Rendered images with source text:

-=-=-

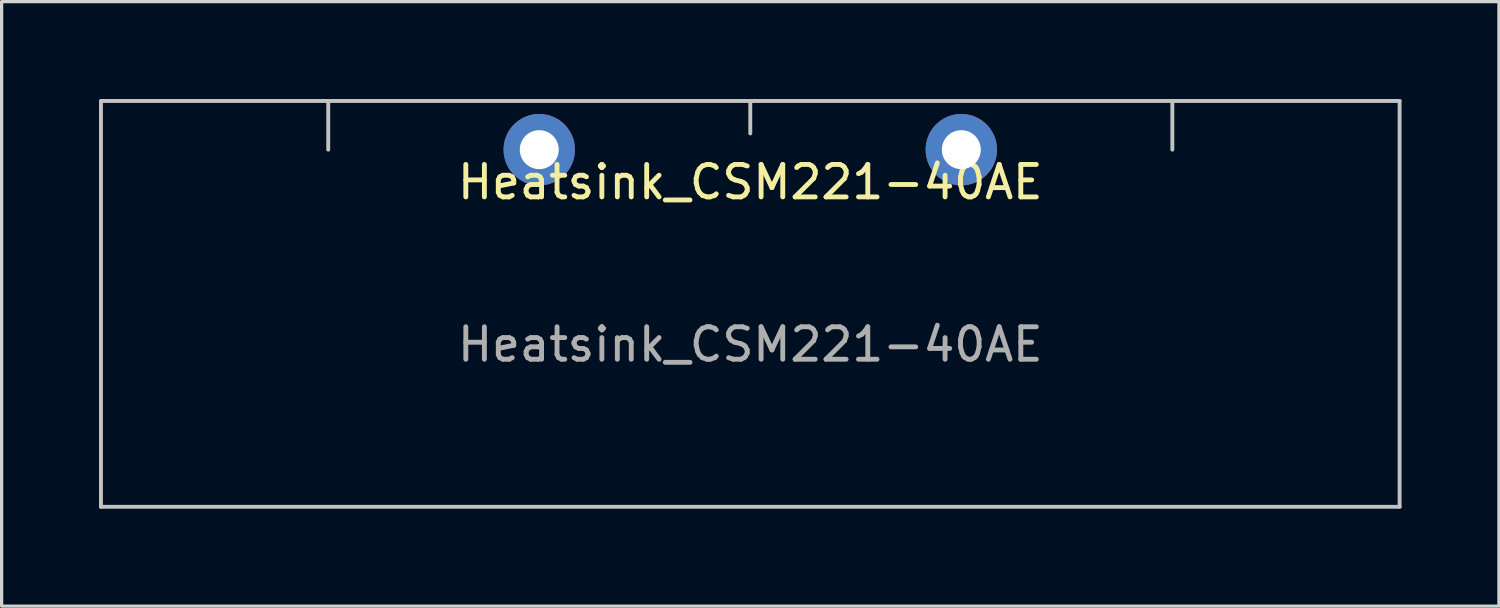
<source format=kicad_pcb>
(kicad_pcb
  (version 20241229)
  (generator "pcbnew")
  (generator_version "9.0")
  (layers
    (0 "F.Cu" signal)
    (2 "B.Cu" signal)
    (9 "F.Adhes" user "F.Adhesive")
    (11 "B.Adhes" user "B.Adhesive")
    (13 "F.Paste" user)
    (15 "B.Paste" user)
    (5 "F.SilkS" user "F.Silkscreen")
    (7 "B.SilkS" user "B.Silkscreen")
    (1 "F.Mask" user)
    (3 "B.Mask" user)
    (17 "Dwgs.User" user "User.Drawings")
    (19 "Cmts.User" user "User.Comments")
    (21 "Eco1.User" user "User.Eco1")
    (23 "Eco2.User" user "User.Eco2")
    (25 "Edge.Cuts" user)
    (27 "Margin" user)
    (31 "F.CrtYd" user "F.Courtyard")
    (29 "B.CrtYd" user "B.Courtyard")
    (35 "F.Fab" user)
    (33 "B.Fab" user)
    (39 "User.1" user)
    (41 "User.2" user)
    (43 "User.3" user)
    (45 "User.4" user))
  (footprint "Heatsink_CSM221-40AE"
    (layer "F.Cu")
    (at 20.06 5.06)
    (property "Reference" "Heatsink_CSM221-40AE" (at 0 -2.5 0) (unlocked yes) (layer "F.SilkS") (effects (font (size 1 1) (thickness 0.15))))
    (attr through_hole)
    (fp_line (start -20 -5) (end 20 -5) (stroke (width 0.12) (type solid)) (layer "Dwgs.User"))
    (fp_line (start -20 7.5) (end -20 -5) (stroke (width 0.12) (type solid)) (layer "Dwgs.User"))
    (fp_line (start -13 -5) (end -13 -3.5) (stroke (width 0.12) (type solid)) (layer "Dwgs.User"))
    (fp_line (start 0 -5) (end 0 -4) (stroke (width 0.12) (type solid)) (layer "Dwgs.User"))
    (fp_line (start 13 -5) (end 13 -3.5) (stroke (width 0.12) (type solid)) (layer "Dwgs.User"))
    (fp_line (start 20 -5) (end 20 7.5) (stroke (width 0.12) (type solid)) (layer "Dwgs.User"))
    (fp_line (start 20 7.5) (end -20 7.5) (stroke (width 0.12) (type solid)) (layer "Dwgs.User"))
    (fp_text user "${REFERENCE}" (at 0 2.5 0) (unlocked yes) (layer "F.Fab") (effects (font (size 1 1) (thickness 0.15))))
    (pad "1" thru_hole circle (at -6.5 -3.5) (size 2.2 2.2) (drill 1.2) (layers "*.Cu" "*.Mask"))
    (pad "2" thru_hole circle (at 6.5 -3.5) (size 2.2 2.2) (drill 1.2) (layers "*.Cu" "*.Mask")))
  (gr_rect
    (start -3 -3)
    (end 43.12 15.62)
    (stroke (width 0.1) (type default))
    (fill no)
    (layer "Edge.Cuts")))
</source>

-=-=-

Search the data above for the word "Silkscreen" and show every line that has it.

    (5 "F.SilkS" user "F.Silkscreen")
    (7 "B.SilkS" user "B.Silkscreen")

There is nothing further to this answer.